(EXERCISE DATA)

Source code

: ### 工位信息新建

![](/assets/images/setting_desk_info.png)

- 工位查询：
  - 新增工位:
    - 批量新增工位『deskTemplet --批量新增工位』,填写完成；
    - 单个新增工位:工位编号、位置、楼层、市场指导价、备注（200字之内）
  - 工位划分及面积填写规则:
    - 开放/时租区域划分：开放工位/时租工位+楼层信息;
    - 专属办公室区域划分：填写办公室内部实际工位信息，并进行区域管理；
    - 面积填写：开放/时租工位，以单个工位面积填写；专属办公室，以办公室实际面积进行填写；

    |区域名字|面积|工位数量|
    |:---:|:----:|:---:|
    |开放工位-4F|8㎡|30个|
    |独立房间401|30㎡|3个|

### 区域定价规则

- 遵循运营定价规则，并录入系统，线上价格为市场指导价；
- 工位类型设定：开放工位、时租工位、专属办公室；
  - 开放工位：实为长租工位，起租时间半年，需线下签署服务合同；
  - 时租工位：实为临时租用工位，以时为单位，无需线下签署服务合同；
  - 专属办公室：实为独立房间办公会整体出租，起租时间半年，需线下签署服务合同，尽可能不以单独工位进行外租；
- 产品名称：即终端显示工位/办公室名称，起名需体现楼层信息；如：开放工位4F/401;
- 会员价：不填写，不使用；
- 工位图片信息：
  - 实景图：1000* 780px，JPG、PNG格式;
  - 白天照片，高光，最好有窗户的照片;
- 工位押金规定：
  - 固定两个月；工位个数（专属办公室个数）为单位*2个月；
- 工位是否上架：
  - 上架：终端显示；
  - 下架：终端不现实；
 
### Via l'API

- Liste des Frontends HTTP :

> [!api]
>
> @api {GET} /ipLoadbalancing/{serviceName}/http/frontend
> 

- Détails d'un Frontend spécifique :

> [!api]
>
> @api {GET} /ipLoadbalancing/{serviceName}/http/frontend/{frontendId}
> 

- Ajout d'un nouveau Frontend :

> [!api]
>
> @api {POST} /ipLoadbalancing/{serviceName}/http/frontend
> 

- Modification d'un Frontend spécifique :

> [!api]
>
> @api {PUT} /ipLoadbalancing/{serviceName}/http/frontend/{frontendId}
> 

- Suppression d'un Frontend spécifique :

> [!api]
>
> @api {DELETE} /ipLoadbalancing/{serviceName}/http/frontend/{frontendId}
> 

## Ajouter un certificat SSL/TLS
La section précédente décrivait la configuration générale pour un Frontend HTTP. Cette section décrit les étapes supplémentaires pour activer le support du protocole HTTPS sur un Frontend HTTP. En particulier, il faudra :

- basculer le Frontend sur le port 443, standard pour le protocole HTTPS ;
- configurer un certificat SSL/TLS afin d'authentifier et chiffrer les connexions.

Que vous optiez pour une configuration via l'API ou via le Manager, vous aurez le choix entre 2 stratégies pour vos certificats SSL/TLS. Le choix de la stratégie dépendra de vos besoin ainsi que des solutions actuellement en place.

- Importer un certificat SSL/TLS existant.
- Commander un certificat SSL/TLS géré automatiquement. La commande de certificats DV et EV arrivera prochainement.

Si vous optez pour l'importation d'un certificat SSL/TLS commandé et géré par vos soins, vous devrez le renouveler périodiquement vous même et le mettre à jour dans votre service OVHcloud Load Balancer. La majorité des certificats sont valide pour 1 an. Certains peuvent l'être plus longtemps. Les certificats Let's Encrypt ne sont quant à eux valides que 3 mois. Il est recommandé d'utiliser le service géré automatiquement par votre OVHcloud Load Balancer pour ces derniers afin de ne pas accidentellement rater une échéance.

(End EXERCISE DATA)

Revise the material above so that every occurrence of "市场指导价" reads "市场参考价", and reproduce all other lines unchanged.

PROBLEM SOLUTION:
Source code

: ### 工位信息新建

![](/assets/images/setting_desk_info.png)

- 工位查询：
  - 新增工位:
    - 批量新增工位『deskTemplet --批量新增工位』,填写完成；
    - 单个新增工位:工位编号、位置、楼层、市场参考价、备注（200字之内）
  - 工位划分及面积填写规则:
    - 开放/时租区域划分：开放工位/时租工位+楼层信息;
    - 专属办公室区域划分：填写办公室内部实际工位信息，并进行区域管理；
    - 面积填写：开放/时租工位，以单个工位面积填写；专属办公室，以办公室实际面积进行填写；

    |区域名字|面积|工位数量|
    |:---:|:----:|:---:|
    |开放工位-4F|8㎡|30个|
    |独立房间401|30㎡|3个|

### 区域定价规则

- 遵循运营定价规则，并录入系统，线上价格为市场参考价；
- 工位类型设定：开放工位、时租工位、专属办公室；
  - 开放工位：实为长租工位，起租时间半年，需线下签署服务合同；
  - 时租工位：实为临时租用工位，以时为单位，无需线下签署服务合同；
  - 专属办公室：实为独立房间办公会整体出租，起租时间半年，需线下签署服务合同，尽可能不以单独工位进行外租；
- 产品名称：即终端显示工位/办公室名称，起名需体现楼层信息；如：开放工位4F/401;
- 会员价：不填写，不使用；
- 工位图片信息：
  - 实景图：1000* 780px，JPG、PNG格式;
  - 白天照片，高光，最好有窗户的照片;
- 工位押金规定：
  - 固定两个月；工位个数（专属办公室个数）为单位*2个月；
- 工位是否上架：
  - 上架：终端显示；
  - 下架：终端不现实；
 
### Via l'API

- Liste des Frontends HTTP :

> [!api]
>
> @api {GET} /ipLoadbalancing/{serviceName}/http/frontend
> 

- Détails d'un Frontend spécifique :

> [!api]
>
> @api {GET} /ipLoadbalancing/{serviceName}/http/frontend/{frontendId}
> 

- Ajout d'un nouveau Frontend :

> [!api]
>
> @api {POST} /ipLoadbalancing/{serviceName}/http/frontend
> 

- Modification d'un Frontend spécifique :

> [!api]
>
> @api {PUT} /ipLoadbalancing/{serviceName}/http/frontend/{frontendId}
> 

- Suppression d'un Frontend spécifique :

> [!api]
>
> @api {DELETE} /ipLoadbalancing/{serviceName}/http/frontend/{frontendId}
> 

## Ajouter un certificat SSL/TLS
La section précédente décrivait la configuration générale pour un Frontend HTTP. Cette section décrit les étapes supplémentaires pour activer le support du protocole HTTPS sur un Frontend HTTP. En particulier, il faudra :

- basculer le Frontend sur le port 443, standard pour le protocole HTTPS ;
- configurer un certificat SSL/TLS afin d'authentifier et chiffrer les connexions.

Que vous optiez pour une configuration via l'API ou via le Manager, vous aurez le choix entre 2 stratégies pour vos certificats SSL/TLS. Le choix de la stratégie dépendra de vos besoin ainsi que des solutions actuellement en place.

- Importer un certificat SSL/TLS existant.
- Commander un certificat SSL/TLS géré automatiquement. La commande de certificats DV et EV arrivera prochainement.

Si vous optez pour l'importation d'un certificat SSL/TLS commandé et géré par vos soins, vous devrez le renouveler périodiquement vous même et le mettre à jour dans votre service OVHcloud Load Balancer. La majorité des certificats sont valide pour 1 an. Certains peuvent l'être plus longtemps. Les certificats Let's Encrypt ne sont quant à eux valides que 3 mois. Il est recommandé d'utiliser le service géré automatiquement par votre OVHcloud Load Balancer pour ces derniers afin de ne pas accidentellement rater une échéance.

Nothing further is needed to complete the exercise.